- ASSIGNMENT -
Reproduce all of the entries character for character, while leaving out any pictures they contain.
##############################
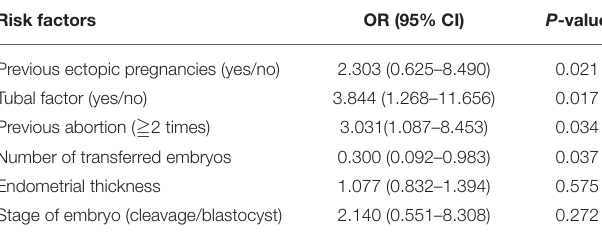
TABLE 3 | Risk factors associated with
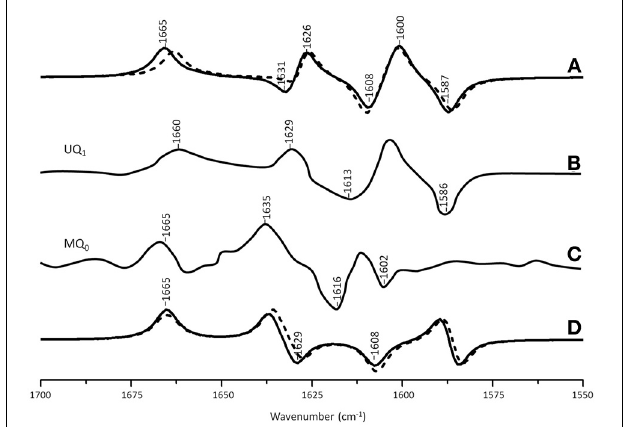
FIGURE 5 | (A) ONIOM calculated 18 O isotope edited DDS for neutral MQ 0 (solid) and UQ 1 (dotted) in the Q A binding site. Experimental spectrum for (B) MQ 0 and (C) UQ 1 are also shown, and were taken from Breton et al. (1994a) with permission. (D) DFT calculated 18 O isotope edited DDS for neutral MQ 0 (solid) and UQ 1 (dotted). ONIOM and gas phase calculated spectra were scaled by 0.9718 and 0.9608, respectively.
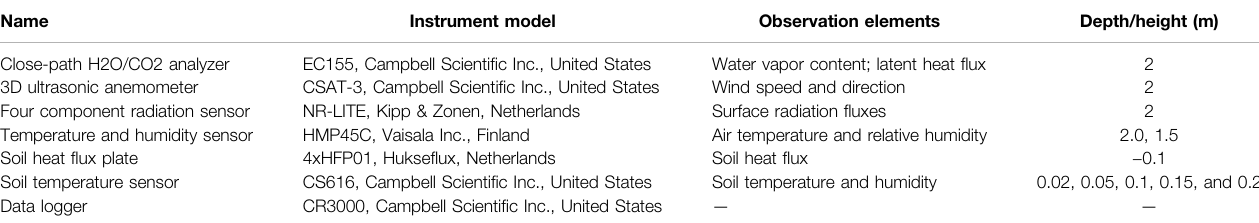
TABLE 1 | Summary of the speci fi cations of the instruments integrated on the eddy covariance fl ux tower. All measurements are averaged over 30-min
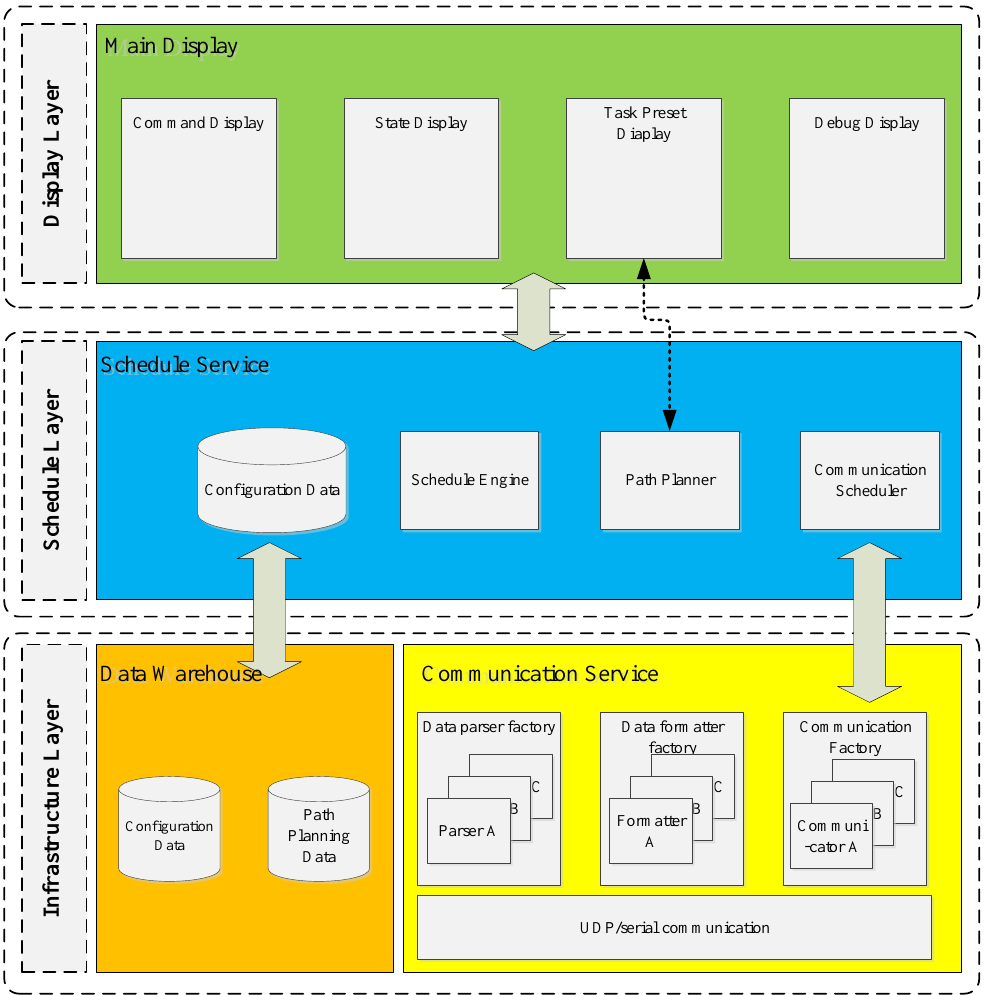
Figure 4 . Architecture of factory method-based monitor software. Figure 4. Architecture of factory method-based monitor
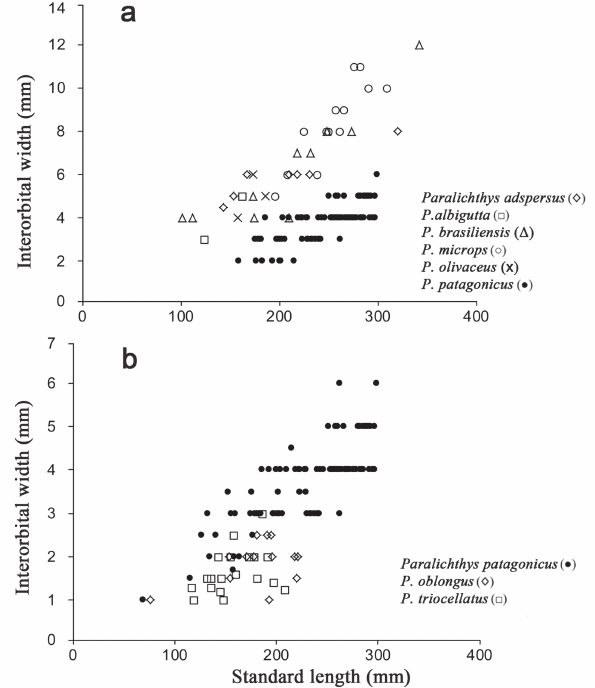
Fig. 10. Relationships of interorbital width to standard length in Paralichthys adspersus , P. albigutta , P. brasiliensis , P. microps , P. olivaceus and P. patagonicus ( a ). Relationships of interorbital width to standard length ( b ) in Paralichthys patagonicus , P. oblongus and P. triocellatus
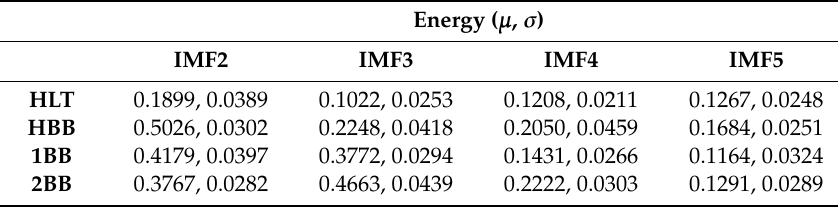
Table 4. Mean ( µ ) and standard deviation ( σ ) for the energy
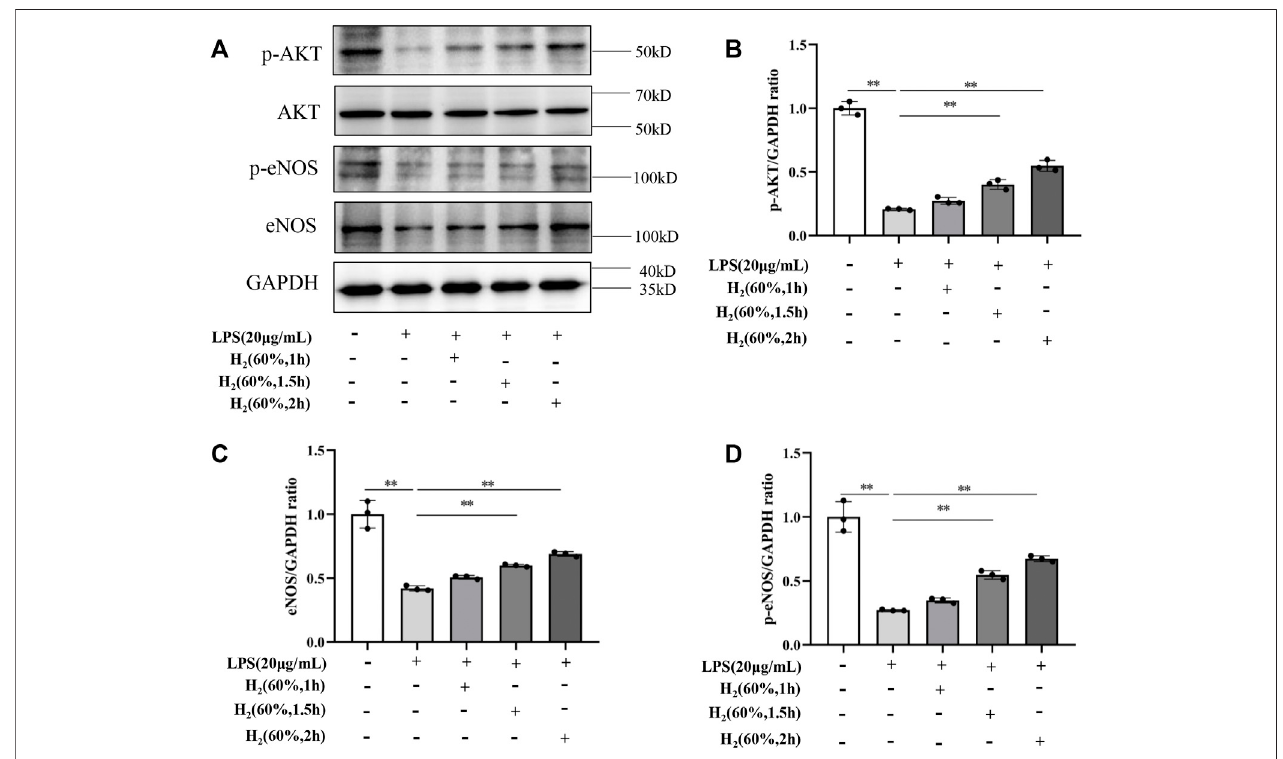
FIGURE5|(A) Representativewesternblotimages.H 2 up-regulatedthelevelsofp-AKT (B) ,eNOS (C) ,andp-eNOS (D) inEPCsatdifferenttimepoints.Cellswere treated with LPS (20 μ g/ml) and H 2 (60%) for 0, 1, 1.5 and 2 h, respectively. Western blotting was used to detect the expression levels of target protein. Data are presented as mean ± SD; ** p <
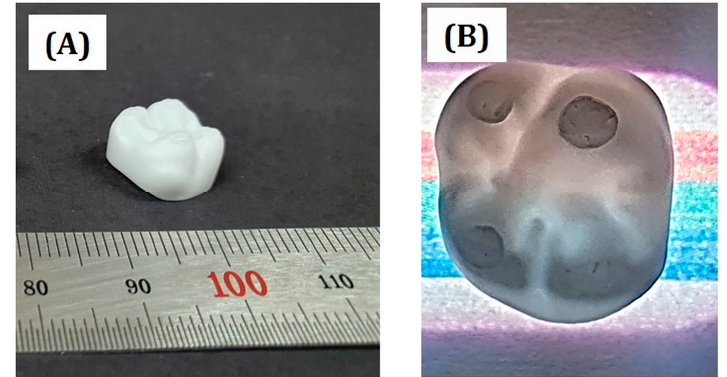
Figure 15. Optical images showing ( A ) 3D shape of a 4Y-PSZ dental crown sintered at 1500 ◦ C for 3 h and ( B ) its translucency placed onto colored lines under light illumination.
##############################
- RESULT OF THIS TASK -
TABLE 3 | Risk factors associated with
FIGURE 5 | (A) ONIOM calculated 18 O isotope edited DDS for neutral MQ 0 (solid) and UQ 1 (dotted) in the Q A binding site. Experimental spectrum for (B) MQ 0 and (C) UQ 1 are also shown, and were taken from Breton et al. (1994a) with permission. (D) DFT calculated 18 O isotope edited DDS for neutral MQ 0 (solid) and UQ 1 (dotted). ONIOM and gas phase calculated spectra were scaled by 0.9718 and 0.9608, respectively.
TABLE 1 | Summary of the speci fi cations of the instruments integrated on the eddy covariance fl ux tower. All measurements are averaged over 30-min
Figure 4 . Architecture of factory method-based monitor software. Figure 4. Architecture of factory method-based monitor
Fig. 10. Relationships of interorbital width to standard length in Paralichthys adspersus , P. albigutta , P. brasiliensis , P. microps , P. olivaceus and P. patagonicus ( a ). Relationships of interorbital width to standard length ( b ) in Paralichthys patagonicus , P. oblongus and P. triocellatus
Table 4. Mean ( µ ) and standard deviation ( σ ) for the energy
FIGURE5|(A) Representativewesternblotimages.H 2 up-regulatedthelevelsofp-AKT (B) ,eNOS (C) ,andp-eNOS (D) inEPCsatdifferenttimepoints.Cellswere treated with LPS (20 μ g/ml) and H 2 (60%) for 0, 1, 1.5 and 2 h, respectively. Western blotting was used to detect the expression levels of target protein. Data are presented as mean ± SD; ** p <
Figure 15. Optical images showing ( A ) 3D shape of a 4Y-PSZ dental crown sintered at 1500 ◦ C for 3 h and ( B ) its translucency placed onto colored lines under light illumination.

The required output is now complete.